Jack McClelland passes the M&S torch
A few years after Jack McClelland (who once said “I am McClelland & Stewart”) sold his beloved M&S to businessman Avie Bennett in 1985, the larger-than-life publisher retired from the book biz altogether. Bennett’s first pick as the new head of M&S, Adrienne Clarkson, barely lasted a year. His next pick, Douglas Gibson, lasted nearly two decades – until the beginning of the takeover, by Random House of Canada, of the publishing company that, more than any other, defined CanLit. At right, a previously unpublished letter from McClelland to Gibson, which currently hangs, framed, in Gibson’s Toronto home.
September 13, 1988 Dear Doug, Just a note to congratulate you on your new appointment. I say “congratulate,” but just possibly mean “commiserate.” Because of the stories and rumours – and I certainly did not invite them, nor did I want to hear them – I’m not surprised about Adrienne Clarkson’s executive departure. It has been in the cards for some months. She is an extremely intelligent lady, but it would’ve surprised me if she’d managed to survive in that new role for very long. Well, you have the know-how and the experience, and it should work extremely well. Obviously, you’re going to be busier than a one-armed paper-hanger for a while, but it will work out. Don’t bother acknowledging this letter – you have enough to do. Just know that I am pleased personally to have the old firm with Doug Gibson as publisher. Cheers, Jack
Everybody read together
Canada’s 1967 centennial party inspired a greater legacy than that catchy “Ca-na-da” tune. Wanting to spruce up the country for the celebration, three levels of government co-funded more than 2,500 civic projects, including 144 public libraries and Ottawa’s new $13-million National Library of Canada building.

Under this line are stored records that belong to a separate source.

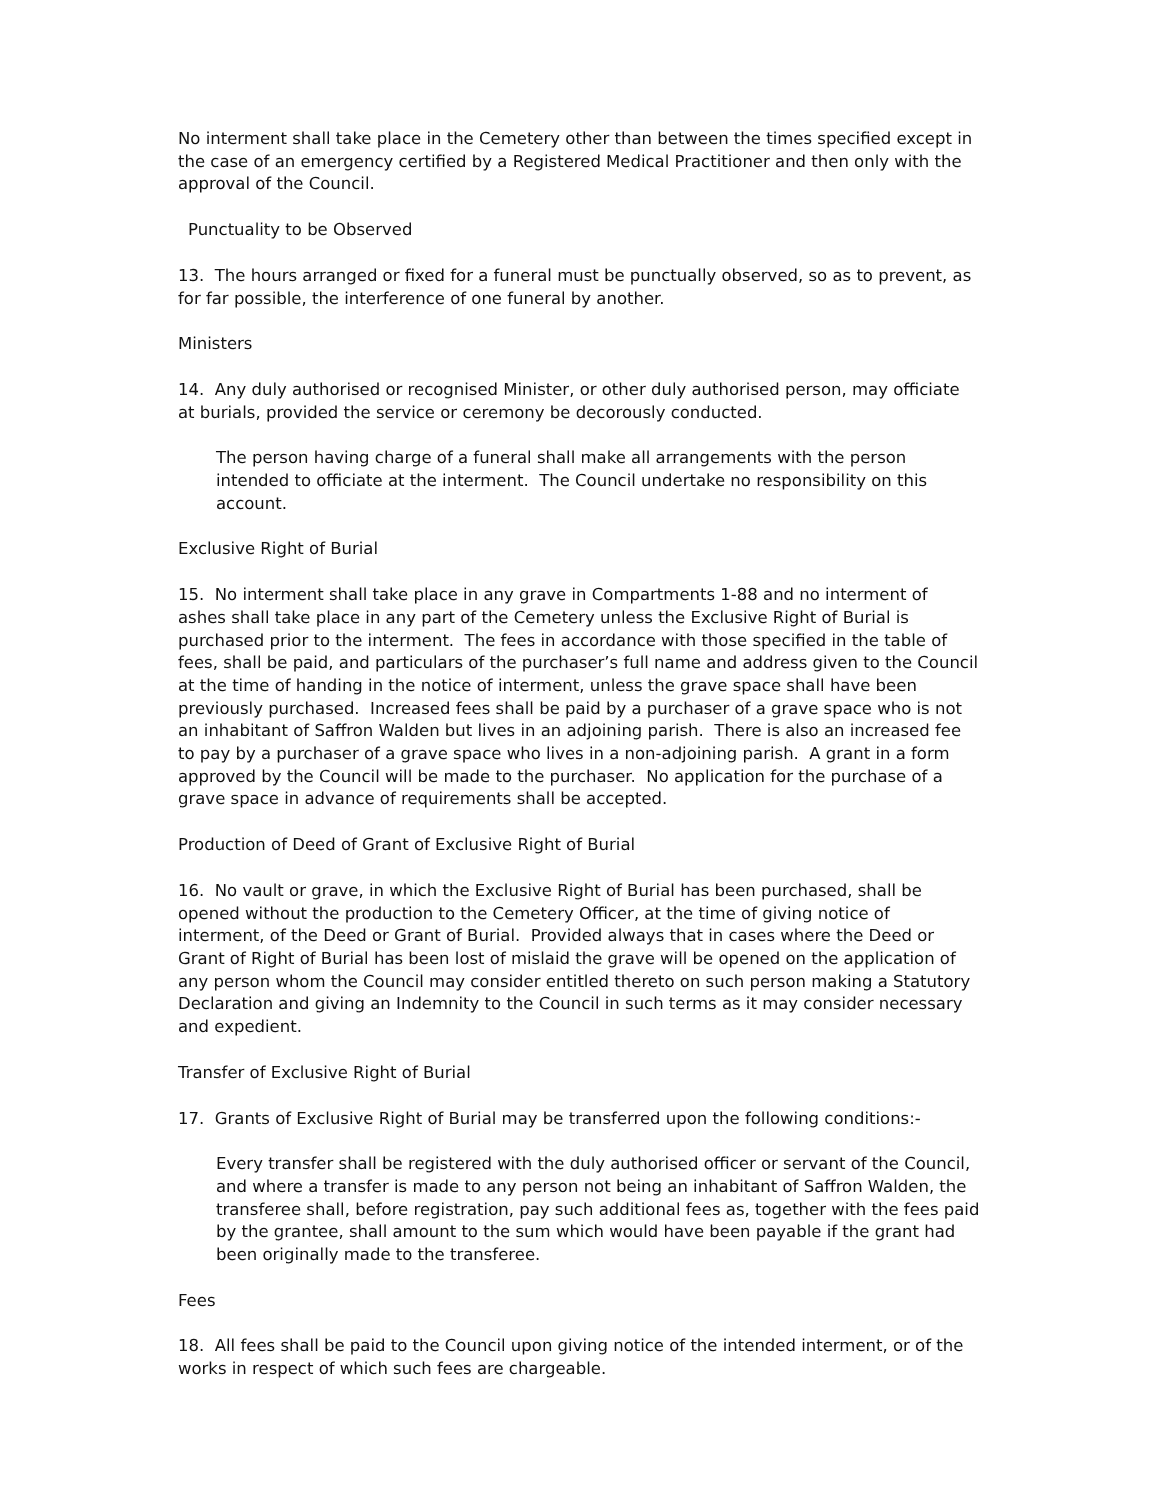No interment shall take place in the Cemetery other than between the times specified except in the case of an emergency certified by a Registered Medical Practitioner and then only with the approval of the Council.
Punctuality to be Observed
13. The hours arranged or fixed for a funeral must be punctually observed, so as to prevent, as for far possible, the interference of one funeral by another.
Ministers
14. Any duly authorised or recognised Minister, or other duly authorised person, may officiate at burials, provided the service or ceremony be decorously conducted.
The person having charge of a funeral shall make all arrangements with the person intended to officiate at the interment. The Council undertake no responsibility on this account.
Exclusive Right of Burial
15. No interment shall take place in any grave in Compartments 1-88 and no interment of ashes shall take place in any part of the Cemetery unless the Exclusive Right of Burial is purchased prior to the interment. The fees in accordance with those specified in the table of fees, shall be paid, and particulars of the purchaser’s full name and address given to the Council at the time of handing in the notice of interment, unless the grave space shall have been previously purchased. Increased fees shall be paid by a purchaser of a grave space who is not an inhabitant of Saffron Walden but lives in an adjoining parish. There is also an increased fee to pay by a purchaser of a grave space who lives in a non-adjoining parish. A grant in a form approved by the Council will be made to the purchaser. No application for the purchase of a grave space in advance of requirements shall be accepted.
Production of Deed of Grant of Exclusive Right of Burial
16. No vault or grave, in which the Exclusive Right of Burial has been purchased, shall be opened without the production to the Cemetery Officer, at the time of giving notice of interment, of the Deed or Grant of Burial. Provided always that in cases where the Deed or Grant of Right of Burial has been lost of mislaid the grave will be opened on the application of any person whom the Council may consider entitled thereto on such person making a Statutory Declaration and giving an Indemnity to the Council in such terms as it may consider necessary and expedient.
Transfer of Exclusive Right of Burial
17. Grants of Exclusive Right of Burial may be transferred upon the following conditions:-
Every transfer shall be registered with the duly authorised officer or servant of the Council, and where a transfer is made to any person not being an inhabitant of Saffron Walden, the transferee shall, before registration, pay such additional fees as, together with the fees paid by the grantee, shall amount to the sum which would have been payable if the grant had been originally made to the transferee.
Fees
18. All fees shall be paid to the Council upon giving notice of the intended interment, or of the works in respect of which such fees are chargeable.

Architecturally, the libraries symbolized a new way of thinking about public spaces, as traditional Carnegie columns made way for a stripped-down modernist style, with an emphasis on open-concept interiors.
The approach continued well into the next decade, with the 1977 construction of the internationally admired Metropolitan Toronto Reference Library (above), featuring central curving staircases and open stacks.
Marshall McLuhan on the dew-line
From 1968 to 1970, real-life Don Drapers sucked back martinis while reading the Marshall McLuhan Dew-Line Newsletter. More like a school bulletin than a glossy magazine, the publication promoted itself as an “Early Warning System for our era of instant change!” featuring McLuhan’s analyses of topics such as “The Computer data-bank as the dissolution of private life.”
According to McLuhan biographer Philip Marchand, the project was conceived by New York publisher Eugene Schwartz. Its high-powered ad-executive subscribers received posters, recordings, and, for an extra five dollars, playing cards featuring McLuhan quotes designed to prompt “spur-of-the-moment thinking.”
Begun in the 1950s under the aegis of editor Malcolm Ross and designer Frank Newfeld, McClelland & Stewart’s New Canadian Library paperback reprint series has been largely responsible for defining the CanLit canon for a half century.